Terug de winter in. Slovenië telt een aantal bekende skigebieden. Krvavec is het grootste, maar anderen zijn minstens even bekend, vaak door internationale skiwedstrijden die er worden georganiseerd. Denk daarbij aan Kranjska Gora (op de grens met Oostenrijk en Italië), Maribor (aan de Oostelijke grens met Oostenrijk) of Rogla. Dat laatste skigebied is nog kleiner dan Krvavec en richt zich duidelijk op families met kinderen. Gezelligheid troef, met een barbecue die voor de sfeer zorgt en een houten speeldorpje waar kids ravotten terwijl de ouders een van de tien skipistes afdalen of een glas Sloveense rode wijn drinken. Voor het derde jaar op rij is dit het meest bezochte skigebied van het land. Vooral Slovenen zelf, maar ook Kroaten, Serviërs en Hongaren komen hier graag skiën.

En Belgen dan? Die zie je hier amper of niet. Terecht? Wel, daar moeten we even eerlijk op antwoorden. Moet je 1.200 kilometer rijden (en ondertussen Oostenrijk doorsteken) om in Slovenië een week skivakantie te nemen? Neen, zeker niet. De skidomeinen zijn naar onze normen te klein en liggen te laag (waardoor ze geen plezier beleven aan de opwarming van het klimaat). Het huurmateriaal is niet van de topkwaliteit die je in de andere Alpenlanden als evident mag beschouwen. En relatief gezien zijn de skipassen zelfs aan de dure kant: 32 euro voor 30 kilometer pistes is duur als je weet dat je in pakweg Zermatt voor 70 euro meer dan 300 kilometer krijgt. Opa Tito heeft plaats moeten maken voor onversneden kapitalisme, en op die manier dreigt Slovenië als wintersportbestemming zijn absolute troef – goedkoop – te verliezen.

(Ruwe gegevens)
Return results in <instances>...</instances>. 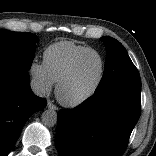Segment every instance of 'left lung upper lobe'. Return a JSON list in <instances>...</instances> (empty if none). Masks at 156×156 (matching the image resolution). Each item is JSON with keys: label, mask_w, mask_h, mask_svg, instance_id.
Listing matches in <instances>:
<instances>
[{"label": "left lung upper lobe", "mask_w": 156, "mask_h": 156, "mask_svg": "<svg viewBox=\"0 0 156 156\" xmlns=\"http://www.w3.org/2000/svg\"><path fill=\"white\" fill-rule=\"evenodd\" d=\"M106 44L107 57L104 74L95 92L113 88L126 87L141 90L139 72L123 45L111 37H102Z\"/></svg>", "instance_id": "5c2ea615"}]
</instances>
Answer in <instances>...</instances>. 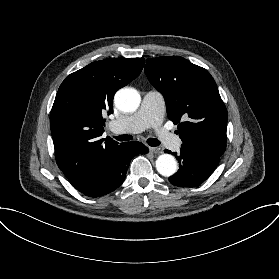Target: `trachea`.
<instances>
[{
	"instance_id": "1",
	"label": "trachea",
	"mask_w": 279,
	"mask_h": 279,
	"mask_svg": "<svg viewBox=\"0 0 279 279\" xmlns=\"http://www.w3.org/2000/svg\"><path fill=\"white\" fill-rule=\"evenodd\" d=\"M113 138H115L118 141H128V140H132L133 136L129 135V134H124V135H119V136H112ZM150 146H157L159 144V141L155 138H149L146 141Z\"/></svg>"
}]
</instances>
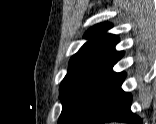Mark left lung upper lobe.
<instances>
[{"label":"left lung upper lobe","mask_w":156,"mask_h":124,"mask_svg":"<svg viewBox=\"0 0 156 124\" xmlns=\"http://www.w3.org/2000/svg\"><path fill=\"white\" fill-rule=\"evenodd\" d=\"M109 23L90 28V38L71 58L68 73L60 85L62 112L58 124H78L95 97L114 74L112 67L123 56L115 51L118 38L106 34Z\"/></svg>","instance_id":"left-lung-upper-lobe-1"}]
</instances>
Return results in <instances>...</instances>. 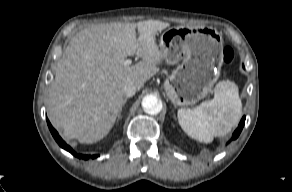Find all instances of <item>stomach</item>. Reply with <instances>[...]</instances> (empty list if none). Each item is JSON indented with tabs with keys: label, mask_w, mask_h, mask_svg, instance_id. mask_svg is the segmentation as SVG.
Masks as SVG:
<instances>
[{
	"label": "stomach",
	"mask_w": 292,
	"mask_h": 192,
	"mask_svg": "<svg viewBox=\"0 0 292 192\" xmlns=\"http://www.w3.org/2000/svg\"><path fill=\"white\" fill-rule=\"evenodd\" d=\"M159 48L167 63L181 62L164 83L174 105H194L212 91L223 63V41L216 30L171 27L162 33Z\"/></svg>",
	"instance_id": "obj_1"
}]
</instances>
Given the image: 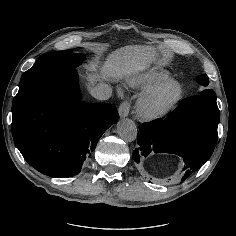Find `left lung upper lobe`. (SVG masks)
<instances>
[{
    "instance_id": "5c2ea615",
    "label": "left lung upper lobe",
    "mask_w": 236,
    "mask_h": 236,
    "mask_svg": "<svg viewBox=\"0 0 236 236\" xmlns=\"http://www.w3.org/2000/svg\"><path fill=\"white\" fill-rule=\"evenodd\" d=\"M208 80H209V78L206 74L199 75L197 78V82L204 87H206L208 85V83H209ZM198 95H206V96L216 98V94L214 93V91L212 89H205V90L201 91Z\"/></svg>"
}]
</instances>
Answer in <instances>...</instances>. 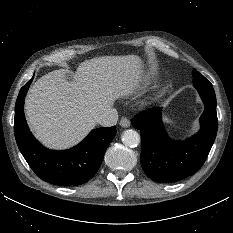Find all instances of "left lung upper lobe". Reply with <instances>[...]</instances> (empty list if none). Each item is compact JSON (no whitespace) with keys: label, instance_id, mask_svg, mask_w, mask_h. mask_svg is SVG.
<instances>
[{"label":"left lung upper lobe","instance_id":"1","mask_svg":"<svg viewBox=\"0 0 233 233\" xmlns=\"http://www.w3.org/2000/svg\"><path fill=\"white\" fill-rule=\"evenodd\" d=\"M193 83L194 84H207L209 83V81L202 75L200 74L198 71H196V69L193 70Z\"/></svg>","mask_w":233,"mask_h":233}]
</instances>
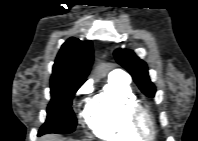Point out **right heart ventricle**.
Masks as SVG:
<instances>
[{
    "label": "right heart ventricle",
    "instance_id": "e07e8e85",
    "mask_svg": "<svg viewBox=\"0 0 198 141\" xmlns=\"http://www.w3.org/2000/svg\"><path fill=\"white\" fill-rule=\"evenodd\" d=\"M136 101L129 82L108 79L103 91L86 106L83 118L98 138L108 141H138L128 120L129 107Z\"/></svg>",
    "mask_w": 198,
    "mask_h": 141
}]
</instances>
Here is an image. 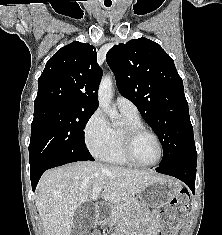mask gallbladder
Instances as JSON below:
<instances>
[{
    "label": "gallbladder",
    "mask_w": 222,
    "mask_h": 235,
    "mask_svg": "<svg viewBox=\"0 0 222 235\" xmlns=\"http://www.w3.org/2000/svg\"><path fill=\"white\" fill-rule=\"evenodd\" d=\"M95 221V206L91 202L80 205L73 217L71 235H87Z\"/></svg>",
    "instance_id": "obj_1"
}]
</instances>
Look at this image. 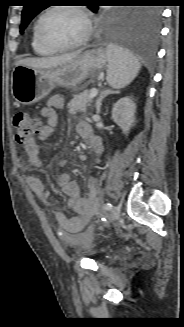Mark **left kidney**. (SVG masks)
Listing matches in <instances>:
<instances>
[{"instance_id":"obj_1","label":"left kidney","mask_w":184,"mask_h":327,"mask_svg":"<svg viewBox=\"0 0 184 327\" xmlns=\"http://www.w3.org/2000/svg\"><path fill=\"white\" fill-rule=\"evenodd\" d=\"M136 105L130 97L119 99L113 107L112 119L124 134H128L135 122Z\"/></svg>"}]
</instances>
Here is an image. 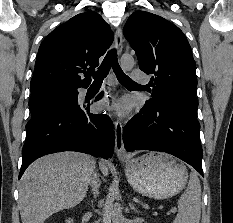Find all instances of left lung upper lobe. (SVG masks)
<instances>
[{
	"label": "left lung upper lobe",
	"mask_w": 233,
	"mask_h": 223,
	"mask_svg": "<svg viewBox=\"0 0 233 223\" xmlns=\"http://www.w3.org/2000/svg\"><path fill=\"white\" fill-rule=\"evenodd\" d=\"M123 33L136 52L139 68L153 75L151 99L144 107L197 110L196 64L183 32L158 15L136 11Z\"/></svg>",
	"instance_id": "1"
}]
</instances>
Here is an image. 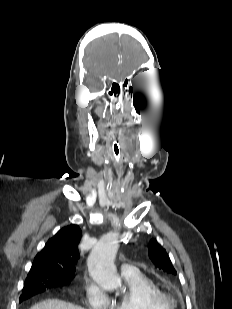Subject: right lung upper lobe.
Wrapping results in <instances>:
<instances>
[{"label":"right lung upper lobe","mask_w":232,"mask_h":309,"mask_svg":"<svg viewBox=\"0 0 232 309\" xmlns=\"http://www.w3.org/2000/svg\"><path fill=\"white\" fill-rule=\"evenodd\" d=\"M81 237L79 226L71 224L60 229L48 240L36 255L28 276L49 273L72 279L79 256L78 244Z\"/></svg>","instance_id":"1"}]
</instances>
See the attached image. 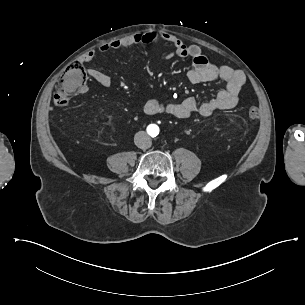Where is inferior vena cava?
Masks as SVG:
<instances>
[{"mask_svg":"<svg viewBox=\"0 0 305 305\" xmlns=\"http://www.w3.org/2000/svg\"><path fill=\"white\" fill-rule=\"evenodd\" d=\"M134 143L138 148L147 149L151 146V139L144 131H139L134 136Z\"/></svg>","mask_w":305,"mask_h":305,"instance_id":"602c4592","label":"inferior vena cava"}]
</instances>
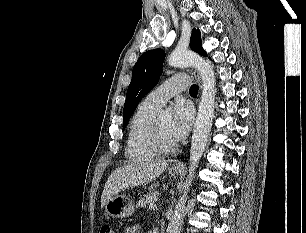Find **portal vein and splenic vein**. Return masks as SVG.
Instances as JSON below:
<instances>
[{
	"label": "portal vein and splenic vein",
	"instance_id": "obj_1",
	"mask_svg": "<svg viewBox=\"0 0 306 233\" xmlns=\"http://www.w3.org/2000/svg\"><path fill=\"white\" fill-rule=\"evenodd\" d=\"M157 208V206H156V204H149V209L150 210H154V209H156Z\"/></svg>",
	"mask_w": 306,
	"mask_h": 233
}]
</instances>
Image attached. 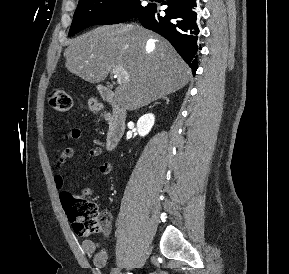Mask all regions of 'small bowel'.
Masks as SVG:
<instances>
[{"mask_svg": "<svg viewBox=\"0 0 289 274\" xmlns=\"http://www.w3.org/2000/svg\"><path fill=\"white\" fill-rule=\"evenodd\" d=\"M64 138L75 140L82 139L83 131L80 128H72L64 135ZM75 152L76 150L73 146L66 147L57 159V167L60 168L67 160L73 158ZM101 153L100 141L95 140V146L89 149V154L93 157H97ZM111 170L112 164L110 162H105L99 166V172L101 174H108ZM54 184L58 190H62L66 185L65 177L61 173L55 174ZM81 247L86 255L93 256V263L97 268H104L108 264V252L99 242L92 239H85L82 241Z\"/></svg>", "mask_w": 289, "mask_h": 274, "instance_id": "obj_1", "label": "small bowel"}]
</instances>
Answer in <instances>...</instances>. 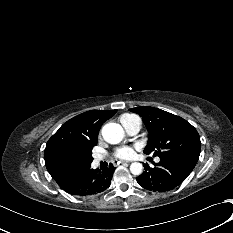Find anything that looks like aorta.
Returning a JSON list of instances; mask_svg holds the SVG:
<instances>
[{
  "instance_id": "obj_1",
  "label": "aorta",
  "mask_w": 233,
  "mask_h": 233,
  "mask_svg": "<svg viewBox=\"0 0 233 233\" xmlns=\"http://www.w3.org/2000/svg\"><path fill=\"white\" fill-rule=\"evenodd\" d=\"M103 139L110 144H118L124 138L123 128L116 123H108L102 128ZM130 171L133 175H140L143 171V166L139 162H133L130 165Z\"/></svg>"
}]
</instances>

Schriftelijke opdracht 1:
Beantwoord de volgende vragen aan de hand van het tekstfragment.
(a) Welk skigebied noemt het tekstfragment het grootste van Slovenië?
(b) Hoeveel skipistes telt Rogla?
(c) Hoeveel euro kost een skipas voor 30 kilometer pistes in Slovenië?
Schriftelijke opdracht 2:
Werk het deel van het tekstfragment tussen "En Belgen dan?" en "goedkoop – te verliezen.", beide inbegrepen, bij door "Belgen" te vervangen door "Nederlanders", en geef dat deel opnieuw weer.
De regels houden geen verband met het tekstfragment.

Uitvoer 1:
(a) Krvavec
(b) Tien
(c) 32 euro

Uitvoer 2:
En Nederlanders dan? Die zie je hier amper of niet. Terecht? Wel, daar moeten we even eerlijk op antwoorden. Moet je 1.200 kilometer rijden (en ondertussen Oostenrijk doorsteken) om in Slovenië een week skivakantie te nemen? Neen, zeker niet. De skidomeinen zijn naar onze normen te klein en liggen te laag (waardoor ze geen plezier beleven aan de opwarming van het klimaat). Het huurmateriaal is niet van de topkwaliteit die je in de andere Alpenlanden als evident mag beschouwen. En relatief gezien zijn de skipassen zelfs aan de dure kant: 32 euro voor 30 kilometer pistes is duur als je weet dat je in pakweg Zermatt voor 70 euro meer dan 300 kilometer krijgt. Opa Tito heeft plaats moeten maken voor onversneden kapitalisme, en op die manier dreigt Slovenië als wintersportbestemming zijn absolute troef – goedkoop – te verliezen.